Further, to be valid, a survey must be based on random and representative sampling, but there is no evidence that such an approach was followed. This is an elementary statistical error and the study would not have passed peer review had this report been submitted to a rigorous scientific journal. Only a small proportion of the wells included in the report were shale-gas wells using the current technology of high volume, slick-water, horizontal hydraulic fracturing of multiple long horizontal well legs.
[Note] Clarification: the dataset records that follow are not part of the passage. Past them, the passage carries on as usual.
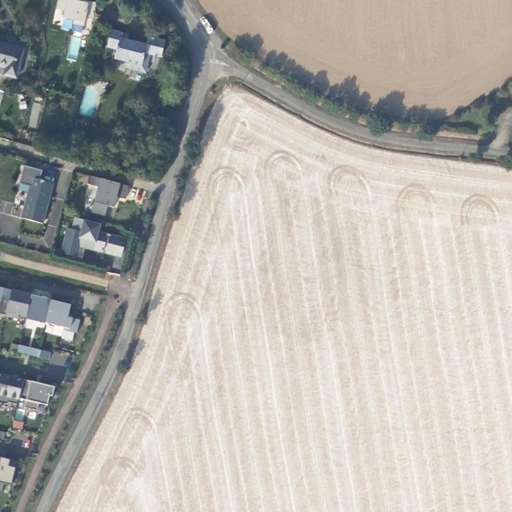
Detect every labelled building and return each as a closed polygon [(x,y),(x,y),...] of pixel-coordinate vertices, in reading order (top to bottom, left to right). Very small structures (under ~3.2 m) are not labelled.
[(57,0),(56,9),(65,10),(63,18),(74,20),(73,24),(83,26),(86,16),(93,18),(97,3),(85,0),(83,0),(83,2),(76,0),(74,0),(57,0)] [(77,60),(81,38),(71,36),(67,58),(77,60)] [(128,41),(111,36),(107,52),(116,55),(114,64),(125,67),(124,74),(139,78),(144,59),(155,62),(159,46),(139,41),(137,49),(127,46),(128,41)] [(22,54),(0,48),(0,72),(5,73),(3,81),(15,84),(22,54)] [(37,127),(40,103),(32,103),(30,127),(37,127)] [(81,127),(73,125),(71,133),(79,135),(81,127)] [(128,187),(89,176),(87,185),(97,188),(90,213),(104,217),(107,206),(113,208),(116,198),(124,200),(128,187)] [(52,189),(31,183),(20,223),(41,229),(52,189)] [(72,230),(67,229),(60,253),(76,257),(80,239),(94,243),(93,248),(102,251),(105,242),(107,243),(105,253),(120,257),(125,240),(98,232),(100,225),(75,218),(72,230)] [(1,288),(0,287),(0,313),(3,315),(8,293),(0,291),(1,288)] [(28,295),(9,290),(8,293),(3,315),(15,317),(16,313),(23,315),(28,295)] [(48,299),(28,295),(23,315),(22,318),(42,322),(48,299)] [(67,304),(48,299),(42,322),(61,327),(60,329),(73,332),(76,319),(64,316),(67,304)] [(49,362),(50,353),(12,344),(9,351),(49,362)] [(16,398),(20,379),(1,374),(0,377),(0,402),(2,403),(6,402),(14,403),(16,398)] [(52,386),(20,379),(16,398),(23,400),(21,407),(34,410),(36,403),(44,405),(47,395),(49,396),(52,386)] [(17,409),(15,419),(21,421),(24,411),(17,409)] [(12,427),(22,429),(23,422),(13,420),(12,427)] [(0,482),(1,483),(2,481),(8,482),(7,485),(8,485),(13,463),(2,460),(1,464),(0,463),(0,482)]
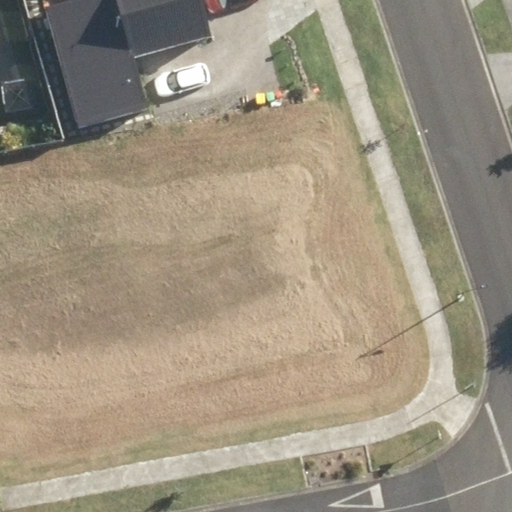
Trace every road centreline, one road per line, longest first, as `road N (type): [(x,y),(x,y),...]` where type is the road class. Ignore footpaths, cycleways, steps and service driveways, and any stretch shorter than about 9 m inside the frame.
road 1 (residential): [(423,0),(511,272)]
road 2 (residential): [(511,472),(431,503),(369,511)]
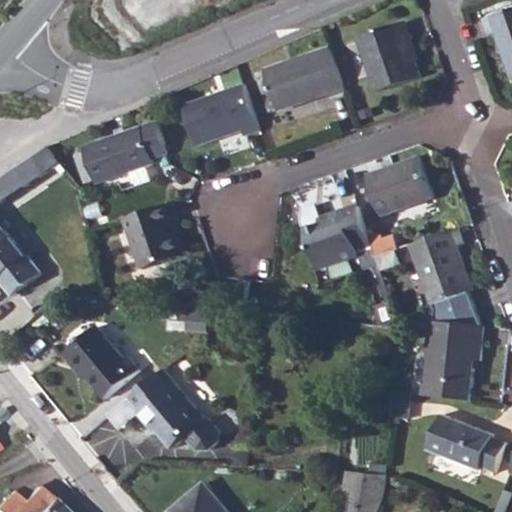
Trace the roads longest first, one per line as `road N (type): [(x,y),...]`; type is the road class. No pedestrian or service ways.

Cherry Picking of Information 

Beyond the biased and non-random sampling of the API/ANGA study, the report is highly selective in the information used. Many times information is ignored, generally resulting in underestimated methane emissions. For example, the report cites data for the rate of completed wells drilled in 2010, indicating completion rates greater than those used by EPA, but then failed to use this higher rate in their emissions accounting. Had they used these higher completion rates, API/ANGA would have estimated a 64 percent greater rate of methane emissions at completion than EPA has estimated.

8/18/2012 4:37:35 PM

Remember that every time a new gas-fired boiler comes on line, another coal-fired plant either comes off-line or is not built.

8/18/2012 11:46:45 AM

Has anyone attempted to estimate the amount of fugitive methane emitted by coal mining operations? As bad as fracking gas emissions might be, I find it hard to believe that it is worse than emissions from coal mining. Compared to so-called "clean coal" fracking gas is still my choice. It might be safer to mine coal after it is fracked, capture and remove the gas and sell it, not waste it. And the coal would be a little bit cleaner, but not much. No one in his right mind would go down in a coal mine that is not well ventilated. The risk of a GAS explosion is too great. Coal miners vent the natural gas to the atmosphere ON PURPOSE!

8/18/2012 11:32:53 AM

Good point. Even-handed.

t brandt
6/30/2012 3:07:34 PM

This article itself is "fatally flawed", mistakenly confusing total emissions with rates of emissions and providing absolutely no evidence that emissions are in in anyway harmful to anybody. While we may be justified in holding suspect any study conducted by the industry itself, it is not necessarily a given that the study is inaccurate. The scientific method always calls for verification by further studies. While they criticize the studies as not being peer reviewed, should we point out tha their study is not peer reviewed either?